Неисправимый женолюб умер, влюблённым в силуэт, который привиделся. Мудрая душа поэта никогда не придавала особого значения ни славе, ни почестям, ни наградам, тому, что остаётся на земле. А прекрасный девичий профиль, а образы любимых можно запечатлеть в душе и унести с собой в заоблачные выси…

Крепко жму Вашу руку, и до следующего письма.

-46-


Приветствую Вас, Серкидон!

Обо всех сердечных привязанностях Гёте писать не буду. Это материал для отдельной книги. О первой любви мною худо-бедно написано, обратимся к любви последней.

Слово питерскому Хатему276 – Виктору Ширали277:


Не называй любимых имена,

Была и есть любимая одна,

А имена ей разные дают.

– Ну здравствуй!

Как теперь тебя зовут?


На этот раз её звали Ульрика278. Нашему Ромео семьдесят четыре года. Вот тут и раздались литавры последней любви, а затем – ушиб души. Решительно прекратим зубоскалить и, подобно паяцам, смеяться над погибшей любовью. Выделим заинтересованных, уважительных, понимающих авторов-исследователей и расскажем печальную историю цитатами.

Наши рассказчики: Илья Мечников «Этюды оптимизма», Юрий Нагибин «О, ты последняя любовь» (тютчевская строка ) и Стефан Цвейг279 «Мариенбадская элегия» из цикла «Звёздные часы человечества».

Следует отметить, что биолог и медик с мировым именем Илья Мечников обратился к последней страсти Гёте с научными целями. Его интересовало влияние поздней эротической заинтересованности на общее состояние организма.

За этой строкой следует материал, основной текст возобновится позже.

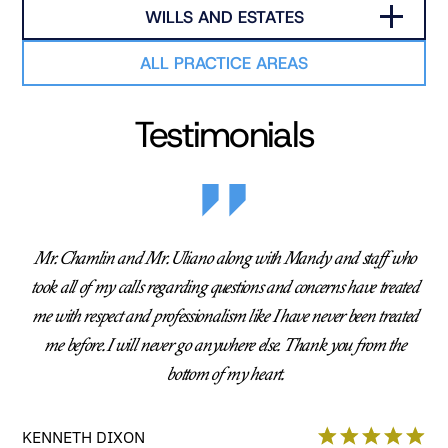
WILLS AND ESTATES
ALL PRACTICE AREAS
Testimonials
Mr. Chamlin and Mr. Uliano along with Mandy and staff who
took all of my calls regarding questions and concerns have treated
me with respect and professionalism like I have never been treated
me before. I will never go anywhere else. Thank you from the
bottom of my heart.
KENNETH DIXON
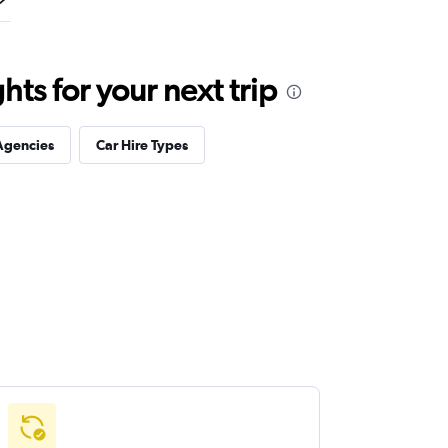
ts for your next trip
Agencies
Car Hire Types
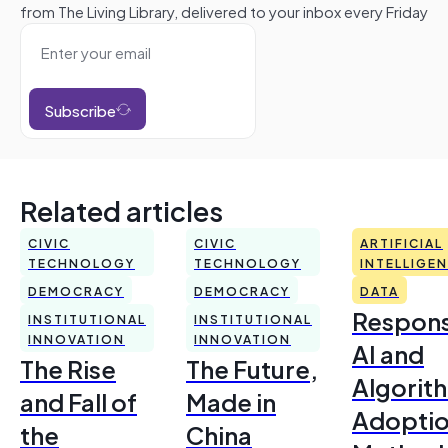
from The Living Library, delivered to your inbox every Friday
Subscribe
Related articles
CIVIC
CIVIC
ARTIFICIAL
TECHNOLOGY
TECHNOLOGY
INTELLIGE
DEMOCRACY
DEMOCRACY
DATA
Respons
INSTITUTIONAL
INSTITUTIONAL
INNOVATION
INNOVATION
AI and
The Rise
The Future,
Algorit
and Fall of
Made in
Adoptio
the
China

Отрывок из «Этюдов оптимизма»:

«Во время своего пребывания в Карлсбаде Гёте знакомится с хорошенькой семнадцатилетней голубоглазой брюнеткой, пылкой, доброй и весёлой. Первые два летних сезона проходят без всяких приключений. Но на третье лето, в Мариенбаде, Гёте страстно влюбляется в девятнадцатилетнюю Ульрику, в полном расцвете её женской красоты. Любовь эта возвращает ему молодость. Он проводит целые часы с девушкой и принимается танцевать, как юноша».

Стефан Цвейг «Мариенбадская элегия»:

«Пятнадцать лет назад он любил её мать, ещё год назад лишь отечески подтрунивал над «дочуркой», но теперь привязанность внезапно превращается в страсть, и этот новый недуг, всецело овладев им, потрясает его вулканической силой чувств, как ни одно переживание за долгие годы. Семидесятичетырёхлетний старик влюблён, как мальчик: едва заслышав смеющийся голос в аллее парка, он оставляет работу и без шляпы и палки спускается вниз к беспечной молодой девушке».

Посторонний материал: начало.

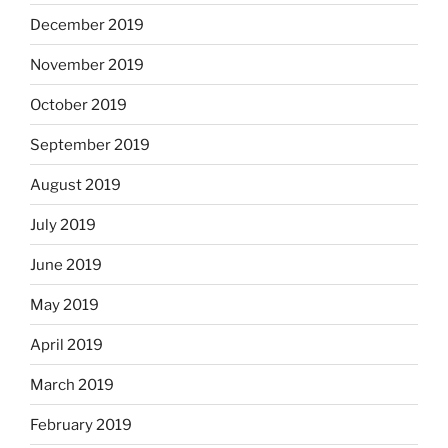
December 2019
November 2019
October 2019
September 2019
August 2019
July 2019
June 2019
May 2019
April 2019
March 2019
February 2019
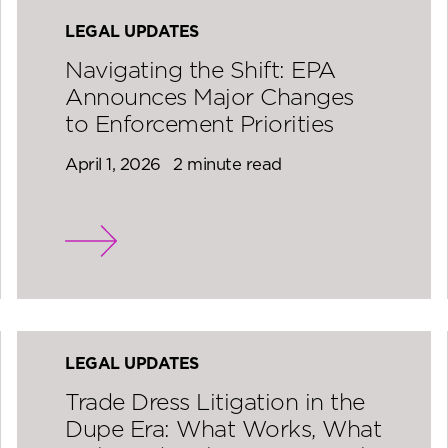
LEGAL UPDATES
Navigating the Shift: EPA
Announces Major Changes
to Enforcement Priorities
April 1, 2026
2 minute read
LEGAL UPDATES
Trade Dress Litigation in the
Dupe Era: What Works, What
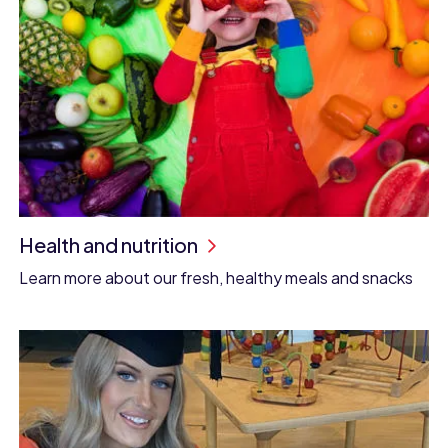
Health and nutrition
Learn more about our fresh, healthy meals and snacks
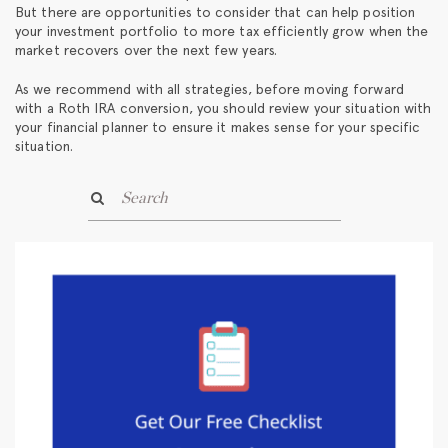
But there are opportunities to consider that can help position
your investment portfolio to more tax efficiently grow when the
market recovers over the next few years.
As we recommend with all strategies, before moving forward
with a Roth IRA conversion, you should review your situation with
your financial planner to ensure it makes sense for your specific
situation.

«Пожилой Вертер» безумствует и Юрий Нагибин пишет об этом так:

«…музыка и стихи слезили ей уголки широко расставленных глаз, а когда Гёте прикасался губами к её ароматной головке, она вздрагивала, прижималась к нему лёгким телом, сжимала отвороты его сюртука и полуоткрытым, прерывисто дышащим ртом искала его губы. Если бы он меньше любил Ульрику, то сделал бы своей, но зачем ему ворованное наслаждение…»

Илья Мечников:

«Страсть Гёте принимает такой серьёзный оборот, что друг его, герцог Саксен-Веймарский280, просит для него руки Ульрики фон Левенцов…»

Юрий Нагибин:

«Его королевское Высочество!.. – голос Фридриха, грубо ворвавшись в очарованную тишину, будто подавившись самим собой, – знать, принц оттолкнул слугу от двери.

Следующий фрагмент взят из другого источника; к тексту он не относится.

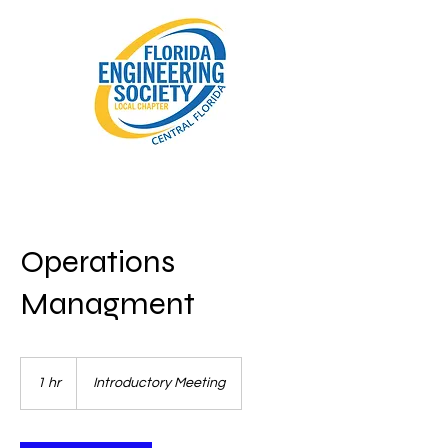
Operations
Managment
Introductory
Meeting
1 hr
1
Introductory Meeting
h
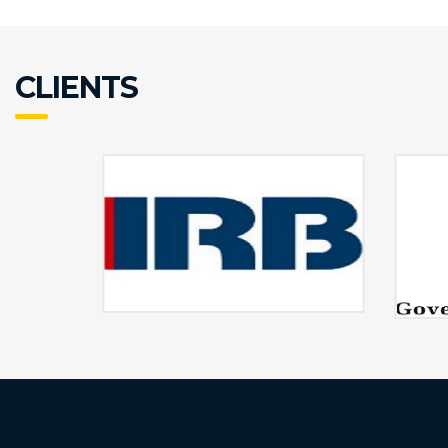
CLIENTS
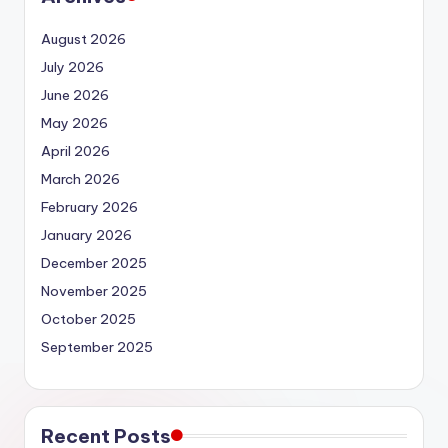
August 2026
July 2026
June 2026
May 2026
April 2026
March 2026
February 2026
January 2026
December 2025
November 2025
October 2025
September 2025
Recent Posts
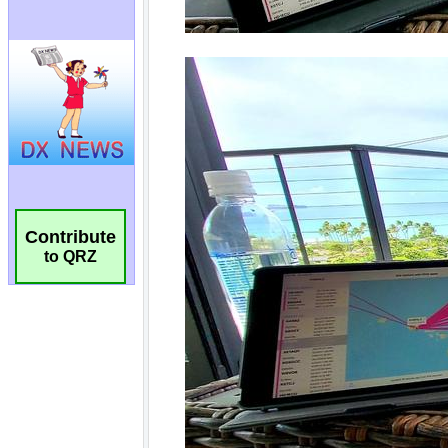
Contribute
to QRZ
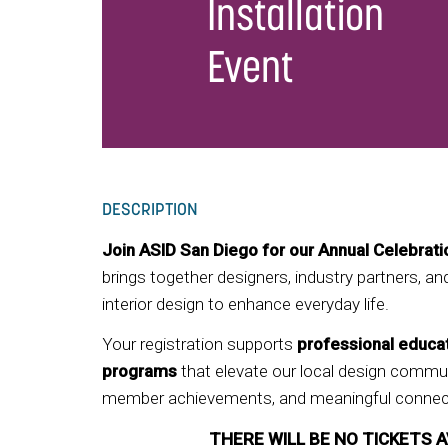
Installation
Event
DESCRIPTION
Join ASID San Diego for our Annual Celebrat
brings together designers, industry partners, a
interior design to enhance everyday life.
Your registration supports
professional educa
programs
that elevate our local design commun
member achievements, and meaningful connect
THERE WILL BE NO TICKETS A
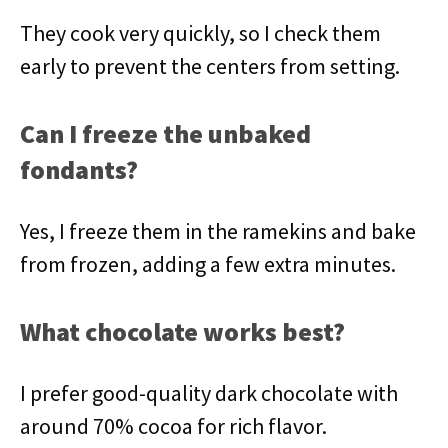
They cook very quickly, so I check them
early to prevent the centers from setting.
Can I freeze the unbaked
fondants?
Yes, I freeze them in the ramekins and bake
from frozen, adding a few extra minutes.
What chocolate works best?
I prefer good-quality dark chocolate with
around 70% cocoa for rich flavor.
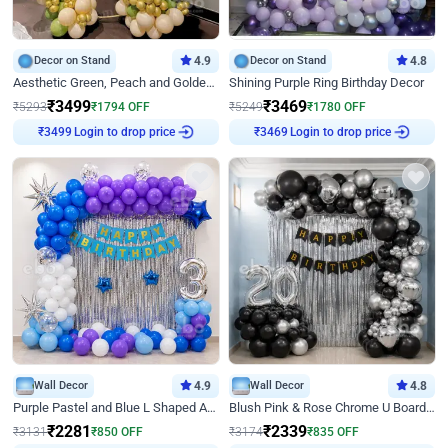
Decor on Stand
4.9
Decor on Stand
4.8
Aesthetic Green, Peach and Golden Birthday Ring Decor
Shining Purple Ring Birthday Decor
₹
3499
₹
3469
₹
5293
₹
1794
OFF
₹
5249
₹
1780
OFF
Login to drop price
Login to drop price
₹
3499
₹
3469
Wall Decor
4.9
Wall Decor
4.8
Purple Pastel and Blue L Shaped Arch Decor
Blush Pink & Rose Chrome U Board Birthday Decor
₹
2281
₹
2339
₹
3131
₹
850
OFF
₹
3174
₹
835
OFF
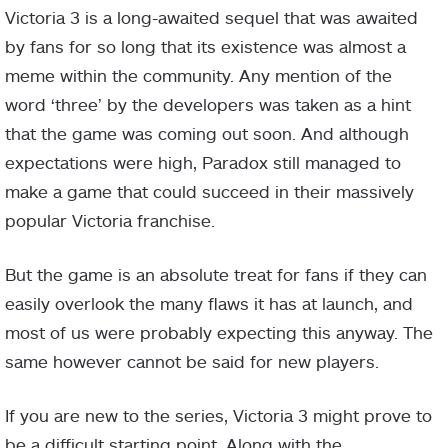
Victoria 3 is a long-awaited sequel that was awaited
by fans for so long that its existence was almost a
meme within the community. Any mention of the
word ‘three’ by the developers was taken as a hint
that the game was coming out soon. And although
expectations were high, Paradox still managed to
make a game that could succeed in their massively
popular Victoria franchise.
But the game is an absolute treat for fans if they can
easily overlook the many flaws it has at launch, and
most of us were probably expecting this anyway. The
same however cannot be said for new players.
If you are new to the series, Victoria 3 might prove to
be a difficult starting point. Along with the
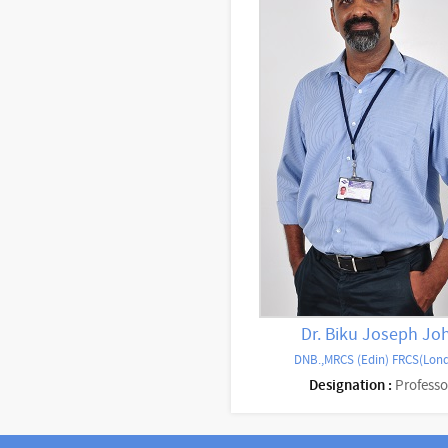
Dr. Biku Joseph Jo
DNB.,MRCS (Edin) FRCS(Lon
Designation :
Professo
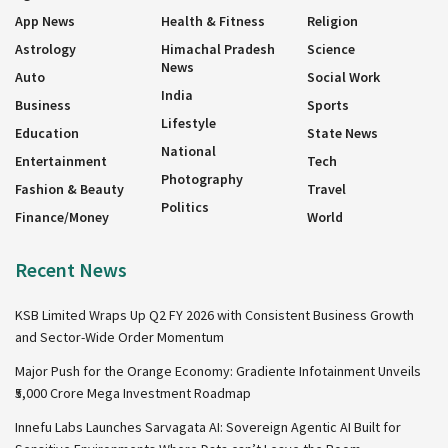
App News
Health & Fitness
Religion
Astrology
Himachal Pradesh
Science
News
Auto
Social Work
India
Business
Sports
Lifestyle
Education
State News
National
Entertainment
Tech
Photography
Fashion & Beauty
Travel
Politics
Finance/Money
World
Recent News
KSB Limited Wraps Up Q2 FY 2026 with Consistent Business Growth
and Sector-Wide Order Momentum
Major Push for the Orange Economy: Gradiente Infotainment Unveils
₹5,000 Crore Mega Investment Roadmap
Innefu Labs Launches Sarvagata AI: Sovereign Agentic AI Built for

Я никудышный сват! – вскричал Карл-Август. – Напрасно вы доверились мне.

– Простите, Ваше королевское Высочество…

– Ох, старина, хоть в такую минуту – без китайских церемоний! – с досадой сказал Карл-Август.

– Слушаюсь, Ваше королевское Высочество…

– Несносный старик! – в сердцах сказал Карл-Август. – Так получайте: вам отказали.

– Что это значит? – отшатнулся Гёте…»

И постарел… Моложавый, с юношескими замашками вельможа разом обрёл положенный ему астрономический возраст: взор потух, спина ссутулилась, кожа пожелтела. Точно волшебной палочкой взмахнул злой волшебник…

Мать Ульрики провела большую работу. Она не захотела выдавать дочь замуж за бывшего любовника, не захотела пересудов вокруг этой свадьбы, не захотела кривых усмешек в церкви… Будь сердечным поверенным Гёте человек не столь высокий по званию, она поиздевалось бы над посланником вдоволь. Спросила бы: мол, ничего ли он не перепутал? Не ошибся ли он персоной? Может быть, великий поэт хочет её видеть своей женой?.. А может быть, жених согласен подождать: Ульрика выйдет замуж, родит девочку, та подрастёт, и уж тогда…

Так или иначе, Гёте потерпел жестокое поражение в войне полов. Слишком часто до этого поэт побеждал, не встречая сопротивления. Стоило только прочесть стих или блеснуть глазами. Постоянные победы делают мужчину излишне самоуверенным…

Гёте мог победить, мог принудить «старую хрычовку»281 к этому браку. Но для этого он должен был действовать, как ведомый Мефистофелем пушкинский Фауст:


Агнец мой послушный!

Как жадно я тебя желал!

Как хитро в деве простодушной

Я грёзы сердца возмущал!

Любви невольной бескорыстной

Невинно предалась она…282


Нет! Этот вариант не для Гёте, лучше отступиться, но не встать на путь коварного соблазнения. Это поэт считал ниже своего достоинства…Оказавшись в сложной ситуации, отвергнутый Гёте действовал безошибочно. Ошибки остались в молодости.

Первое: уехал от мест, где всё напоминало о Ней.

Второе: выразил свою скорбь, свои чувства в стихах, по мнению Цвейга, «самых задушевных, самых зрелых, поистине осенним багрянцем пламенеющих стихах семидесятичетырёхлетнего поэта».

Стефан Цвейг:

«Пятого сентября 1823 года дорожная коляска медленно катится от Карлсбада к Эгеру… с самого Карлсбада, где молодые женщины и девушки толпились с прощальными приветствиями и поцелуями вокруг стареющего поэта, уста его хранят молчание. Он сидит, не шевелясь, и только задумчивый, углублённый взгляд говорит о душевном волнении. На первой же почтовой станции Гёте выходит из коляски, и спутники видят, как он торопливо набрасывает что-то карандашом на случайно попавшемся под руку клочке бумаги; то же повторяется на протяжении всего пути до Веймара… В Веймаре, у цели путешествия, закончено и стихотворение; это не что иное, как «Мариенбадская элегия», самая проникновенная, глубоко лиричная, а потому и самая любимая песнь его старости…»


Что принесёт желанный день свиданья,

Цветок не распустившийся доселе?

В нём ад иль рай восторги иль страданья?..


Перекличка с единственным дошедшим до нас стихотворением поэта Ленского – «Что день грядущий мне готовит…»283.